__How to complete this task__.
Below are the records; pull every line that includes "October".

__Dataset extract__.
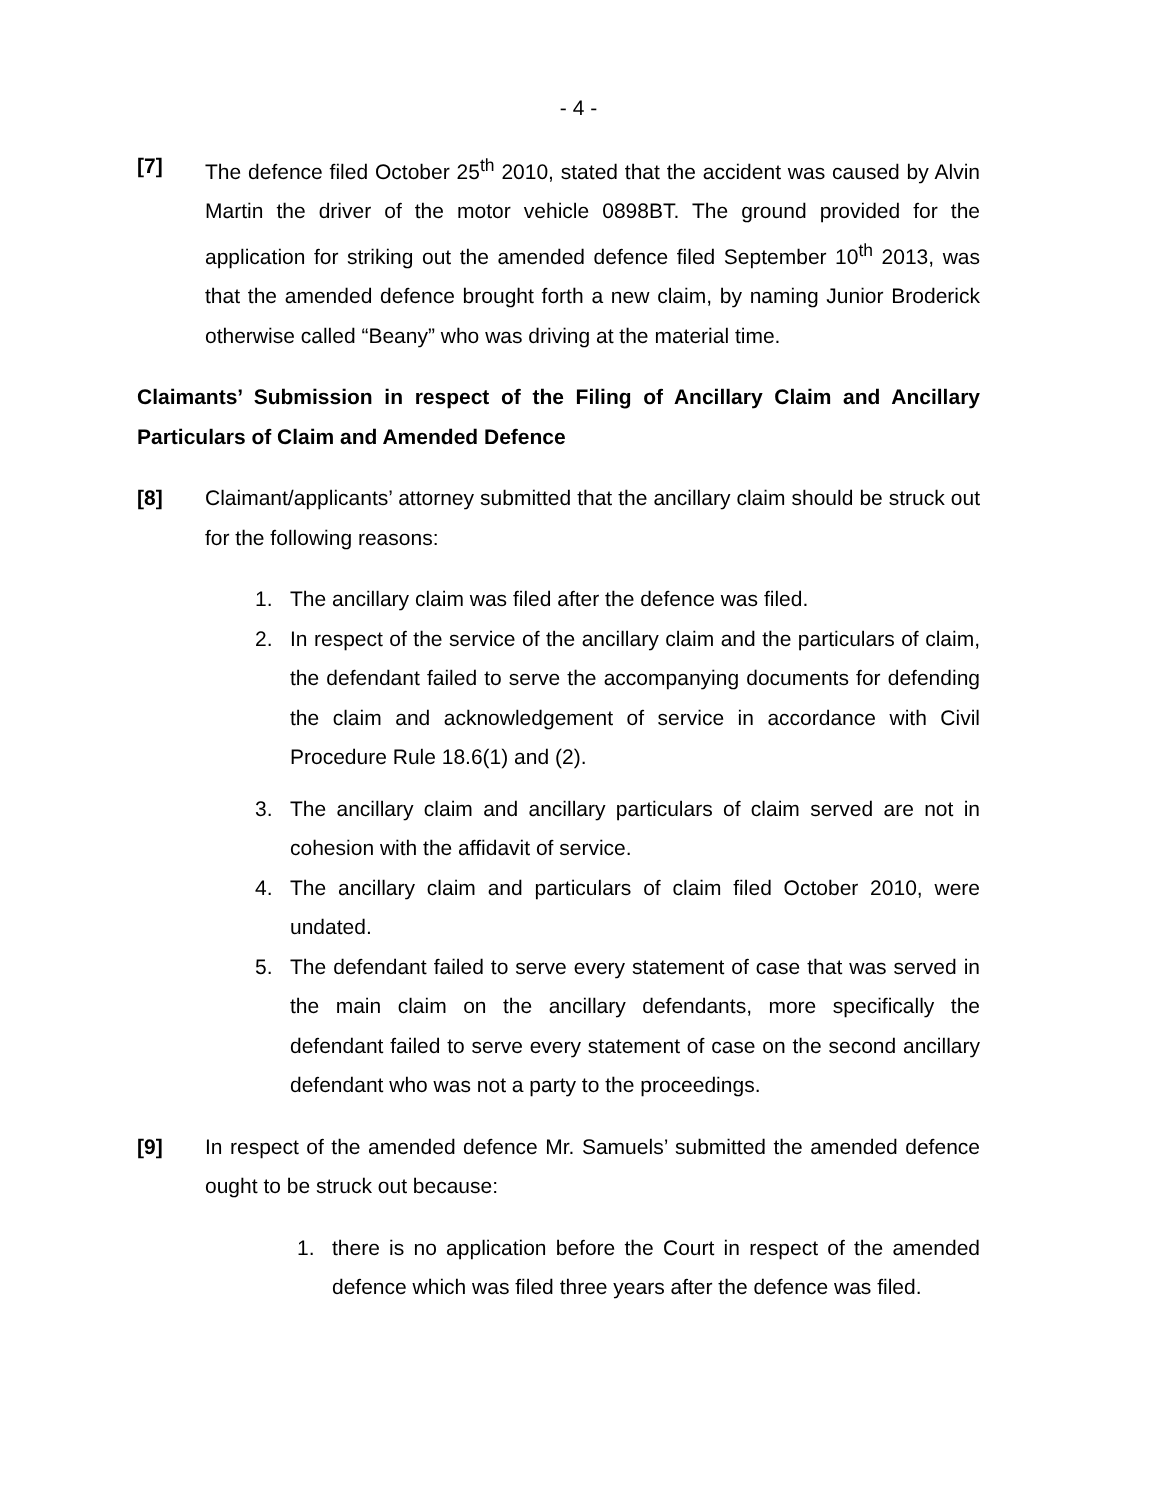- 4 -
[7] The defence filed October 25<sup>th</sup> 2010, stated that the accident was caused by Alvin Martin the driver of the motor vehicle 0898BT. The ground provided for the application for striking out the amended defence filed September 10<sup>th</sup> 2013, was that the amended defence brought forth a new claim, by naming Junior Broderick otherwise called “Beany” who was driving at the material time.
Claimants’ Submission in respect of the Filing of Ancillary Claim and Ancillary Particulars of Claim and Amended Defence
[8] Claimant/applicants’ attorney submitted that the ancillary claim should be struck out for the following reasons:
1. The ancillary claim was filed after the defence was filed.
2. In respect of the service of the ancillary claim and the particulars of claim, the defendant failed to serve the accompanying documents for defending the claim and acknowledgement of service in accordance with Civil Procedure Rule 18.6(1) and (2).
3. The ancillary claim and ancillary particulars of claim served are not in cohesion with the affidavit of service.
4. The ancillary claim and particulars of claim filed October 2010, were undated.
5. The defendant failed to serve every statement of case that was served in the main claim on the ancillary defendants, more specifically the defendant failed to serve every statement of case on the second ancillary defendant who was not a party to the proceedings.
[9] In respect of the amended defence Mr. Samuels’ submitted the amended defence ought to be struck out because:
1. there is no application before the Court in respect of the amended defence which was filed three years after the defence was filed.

__Exercise answer__.
[7] The defence filed October 25<sup>th</sup> 2010, stated that the accident was caused by Alvin Martin the driver of the motor vehicle 0898BT. The ground provided for the application for striking out the amended defence filed September 10<sup>th</sup> 2013, was that the amended defence brought forth a new claim, by naming Junior Broderick otherwise called “Beany” who was driving at the material time.
4. The ancillary claim and particulars of claim filed October 2010, were undated.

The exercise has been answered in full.